Pushing Out the Boat, North-East Scotland’s magazine of new writing and visual arts, publishes high-quality prose, poetry and art selected from a unique blend of the global and the local. In its pages are thrillingly gathered artists and writers from all around the world, as well as just around the corner, creating a linguistic mix that welcomes Doric, Scots, and a world of eclectic Englishes that help to bring us a’thegither. We maintain a strong commitment to first time writers and artists, and to outreach, by supplying copies to local schools and libraries and awarding prizes to young contributors. We aspire to offer readers the very best regional literary magazine in Scotland
A team of dedicated enthusiasts passionately committed to promoting creative culture over profit. All volunteers, the individual members of the team have a wide range of experience and skills relevant to the creation, administration, production and promotion of a high-quality literary magazine. We achieved charity status in 2014, becoming a Scottish Charitable Incorporated Organisation (SCO 44919).
How do we do it?
POTB publishes a new edition intermittently, as and when resources permit. This might be after a 12 or 24 month interval, and is preceded by a Call for Submissions approximately six months earlier. At the close date, these submissions are assessed anonymously by three selection panels – prose, poetry and visual art – each consisting of invited editors/artists who are persons of standing in their field. The blank pages of each edition await population by unpublished artists and writers, alongside the more experienced, all selected on talent and happenstance. The complex tasks of copy-editing and layout are then undertaken. The organisation’s use of the web and email as the primary channel of communication keeps administration efficient and low-cost, as well as widening our following beyond the home area.
Most of the magazine’s expenses are met by sales income, and we have received welcome financial support from local councils in Aberdeen City and Shire.
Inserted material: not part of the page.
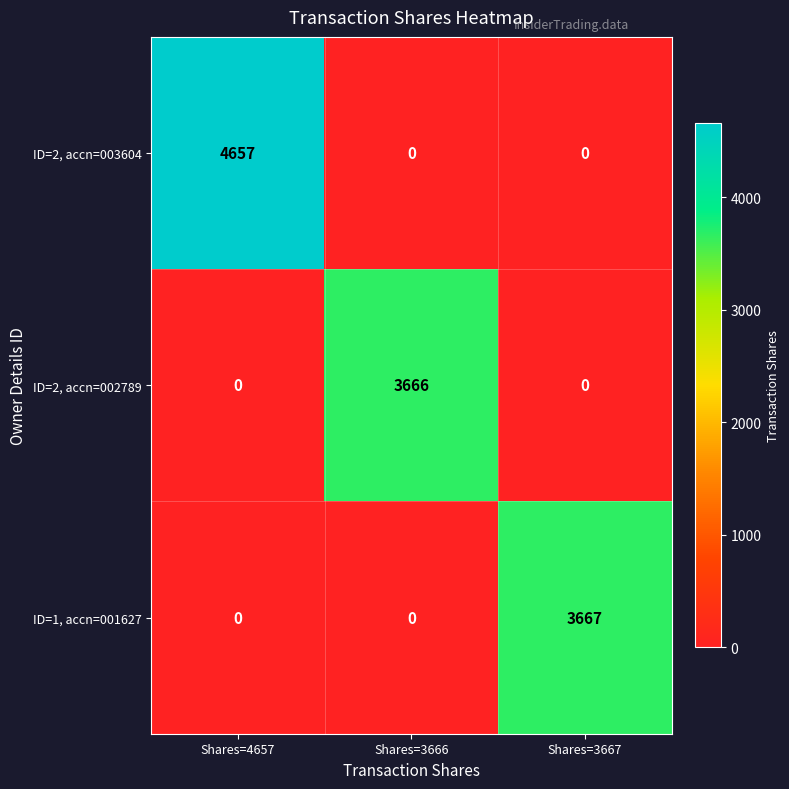

Which category has the highest value across all series?

Shares=4657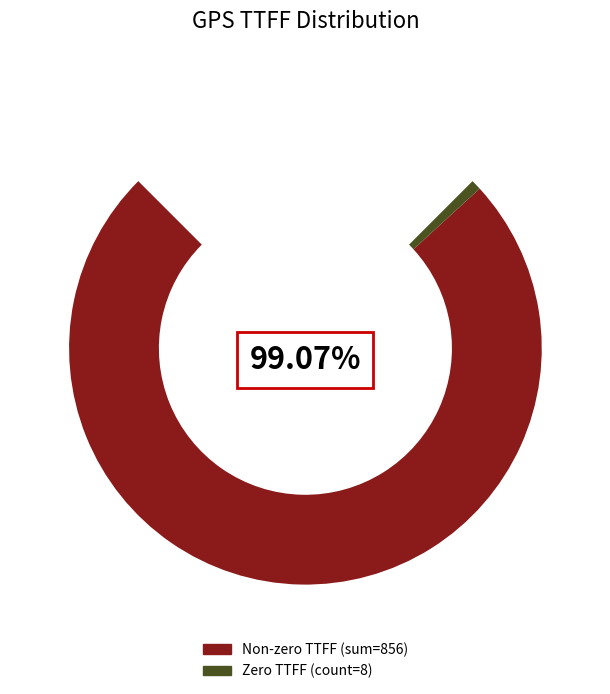

Does 12 account for over 50% of the chart?

No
We are justly proud of our popular fund-raising events – where contributors are invited to showcase their work – and of our valued associations with local cultural organisations.
One of the team’s main ongoing objectives is to raise our profile. We achieve this with help from our many valued supporters, our vendors – bookshops, galleries, artists’ studios, coffee-houses – and through our website www.pushingouttheboat.co.uk, which also lists places where you can pick up a copy or order directly online. On the site you will find the striking front covers of each edition, plus details and samples of the work; the full content of issues 9 – 13 is available to view online (on our own web site or though the online publishing platform, ISSUU). We work to increase visits to this site year on year, using social media and the like. We are also keen to encourage talent early by offering publication opportunities to writers and artists aged from 12 to under 18. Perhaps most of all, along with all our contributors, readers, and supporters, we aim to see Pushing Out the Boat a fixture in North-East Scotland’s literary firmament.
We are delighted to have Dame Anne Begg as our Patron. After teaching English in Angus schools for 19 years, Dame Anne served as the Labour MP for Aberdeen South from 1997 to 2015. During her time in Parliament she chaired a number of important committees including the Work and Pensions Select Committee. She is the only permanent wheelchair user to be elected to Parliament since 1880. Her work promoting equal opportunities including those of disabled people was recognised in the 2011 New Year’s Honours List when she was awarded a DBE. Among her many other activities, Dame Anne is now a Council member of the Scottish Social Services Council and the Patron of Cornerstone, a community care charity.
Whilst an MP, Dame Anne attended several Pushing Out the Boat launches and was delighted to present prizes to and encourage our young contributors. This she continues as our popular Patron. As a teacher she promoted the use of Scots dialects so is very keen to see more contributions in the Doric.